SEEK PEACE AND PURSUE IT (14). This is our keynote verse on this Peace Sunday. Peace is something God gives to those who promote it; who are peacemakers, not peace-breakers or peace-fakers. To PURSUE something indicates a deep commitment, a motive to work at it and perseverance to stick with it.
Psalm 34 promises six rewards for righteous living. Long life (12) may not mean living to old age, for the unrighteous do that. It more likely refers to a quality of life, a blessing of one’s days. The LORD is sensitive to the righteous (15+17): God’s EYES and EARS are sensitive to the plight of His people. Their suffering is not lost on Him. The LORD is against the unrighteous (16). According to Matthew 7:23, God will turn away from all evil people, saying, “I NEVER KNEW YOU. AWAY FROM ME, YOU EVILDOERS.” According to verse eighteen, the LORD saves hurting people. The words BROKENHEARTED and CRUSHED IN SPIRIT describe people who look honestly on their flaws and troubles. They are not defeated by them, but neither are they able to find victory in their own strength. Instead, as this psalm repeatedly says, they trust in the Lord for the strength to overcome trials and temptations. Deliverance from all troubles (4, 17+19): the word deliverance is used a lot in this psalm. In His grace, God lifts us out of our discouragements, giving us victory. Physical protection (20) is a metaphor of surviving this world, being delivered whole into God’s eternal presence.
Peace comes to those who pursue it.
Norman Vincent Peale said, ”The word ‘worry’ is derived from an Old Anglo-Saxon word meaning to strangle or to choke. How well-named the emotion – it has been demonstrated again and again in persons who have lost their effectiveness due to the stifling effect of anxiety and apprehension.
A story is told about a man who came face to face with the dangers of worry: Death was walking toward his city one morning and the man asked, ”What are you going to do?”
”I’m going to take 100 people,” Death replied.
”That’s horrible!” the man said.
”That’s the way it is,” Death said. ”That’s what I do.”
The man hurried to warn everyone he could about Death’s plan. As evening fell, he met Death again in the same spot outside the city limits.
”You told me you were going to take 100 people,” the man said. ”Why did 1,000 die?”
”I kept my word,” Death responded. ”I only took 100 people. Worry took the others.”
Our peace can be threatened and broken by others; we have no control over them. What we can directly manage is our own inner state.
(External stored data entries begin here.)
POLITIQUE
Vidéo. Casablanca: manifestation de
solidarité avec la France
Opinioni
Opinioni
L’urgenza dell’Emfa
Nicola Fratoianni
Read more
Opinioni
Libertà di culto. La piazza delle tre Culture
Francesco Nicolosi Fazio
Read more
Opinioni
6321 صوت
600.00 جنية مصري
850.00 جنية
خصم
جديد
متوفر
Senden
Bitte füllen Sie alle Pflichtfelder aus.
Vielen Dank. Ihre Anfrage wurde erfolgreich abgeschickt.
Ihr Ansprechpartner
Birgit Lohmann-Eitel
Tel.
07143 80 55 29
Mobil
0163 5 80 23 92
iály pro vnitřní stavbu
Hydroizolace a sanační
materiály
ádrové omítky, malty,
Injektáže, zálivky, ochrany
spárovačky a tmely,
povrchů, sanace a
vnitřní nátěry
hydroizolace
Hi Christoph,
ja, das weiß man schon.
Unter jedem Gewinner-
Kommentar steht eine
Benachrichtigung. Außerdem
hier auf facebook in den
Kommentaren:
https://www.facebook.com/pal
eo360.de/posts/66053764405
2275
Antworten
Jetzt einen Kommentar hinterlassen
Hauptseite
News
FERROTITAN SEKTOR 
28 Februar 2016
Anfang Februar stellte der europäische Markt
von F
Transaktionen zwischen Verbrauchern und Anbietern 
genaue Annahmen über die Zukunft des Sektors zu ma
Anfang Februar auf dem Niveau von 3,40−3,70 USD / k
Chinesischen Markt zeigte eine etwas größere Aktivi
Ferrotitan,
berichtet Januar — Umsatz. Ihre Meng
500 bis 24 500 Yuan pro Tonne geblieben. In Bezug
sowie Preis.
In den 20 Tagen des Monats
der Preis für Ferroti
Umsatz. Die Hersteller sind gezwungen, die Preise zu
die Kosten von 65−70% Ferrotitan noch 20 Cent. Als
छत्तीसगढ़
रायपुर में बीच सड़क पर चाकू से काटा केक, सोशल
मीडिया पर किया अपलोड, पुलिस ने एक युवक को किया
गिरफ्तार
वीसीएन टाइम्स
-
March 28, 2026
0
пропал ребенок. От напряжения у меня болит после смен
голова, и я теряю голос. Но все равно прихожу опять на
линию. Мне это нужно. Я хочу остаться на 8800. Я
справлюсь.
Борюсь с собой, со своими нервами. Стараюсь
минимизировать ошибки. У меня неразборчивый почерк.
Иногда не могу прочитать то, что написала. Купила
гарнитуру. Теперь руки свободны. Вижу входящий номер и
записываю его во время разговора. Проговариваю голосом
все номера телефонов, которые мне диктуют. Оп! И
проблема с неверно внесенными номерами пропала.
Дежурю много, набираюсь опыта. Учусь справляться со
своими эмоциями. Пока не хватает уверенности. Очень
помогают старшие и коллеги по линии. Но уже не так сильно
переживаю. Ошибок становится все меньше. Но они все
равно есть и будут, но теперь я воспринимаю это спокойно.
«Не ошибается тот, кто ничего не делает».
Peace is something we receive by faith because we are God’s children. There are some things we can do to preserve and promote peace within ourselves, then encourage it in others.
- Most importantly, forsake worry. Trust in God instead. Anxieties occur when we don’t trust God to keep all the promises in His word.
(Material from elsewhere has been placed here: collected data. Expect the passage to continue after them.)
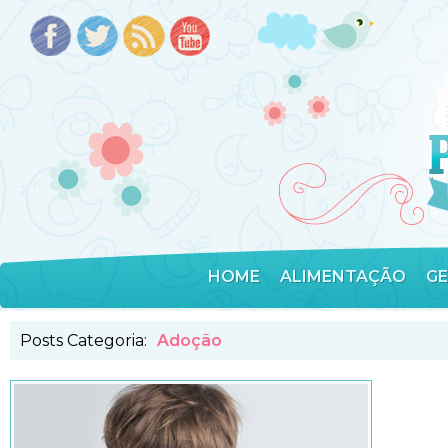
HOME
ALIMENTAÇÃO
G
Posts Categoria:
Adoção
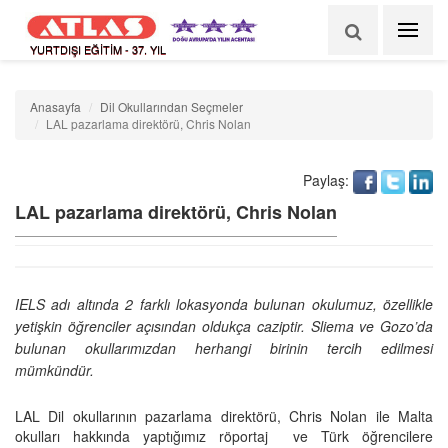
YURTDIŞI EĞİTİM - 37. YIL
Anasayfa
Dil Okullarından Seçmeler
LAL pazarlama direktörü, Chris Nolan
Paylaş:
LAL pazarlama direktörü, Chris Nolan
IELS adı altında 2 farklı lokasyonda bulunan okulumuz, özellikle
yetişkin öğrenciler açısından oldukça caziptir. Sliema ve Gozo’da
bulunan okullarımızdan herhangi birinin tercih edilmesi
mümkündür.
LAL Dil okullarının pazarlama direktörü, Chris Nolan ile Malta
okulları hakkında yaptığımız röportaj
ve Türk öğrencilere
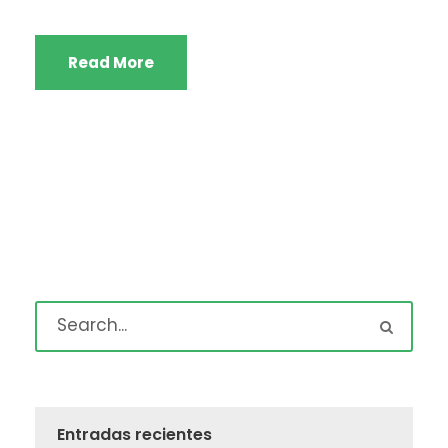
Read More
Entradas recientes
- Second, forsake anger. An over-emphasis on self promotes anger, so spend your days in continuous praise and your temper will improve.
- Third, guard your tongue. Your own peace is disrupted and the peace of others threatened when your tongue is too loose in your head and you say ungodly things.
- Fourth, pursue peace. Your devotion to peace will be measured by the things you give up to possess it. A God-centered heart will pursue peace instead of railing about one’s rights.
- Fifth, seek justice. Treat others right and expect right treatment from them. Work to see justice practiced in your home and in our community. Let love guide you.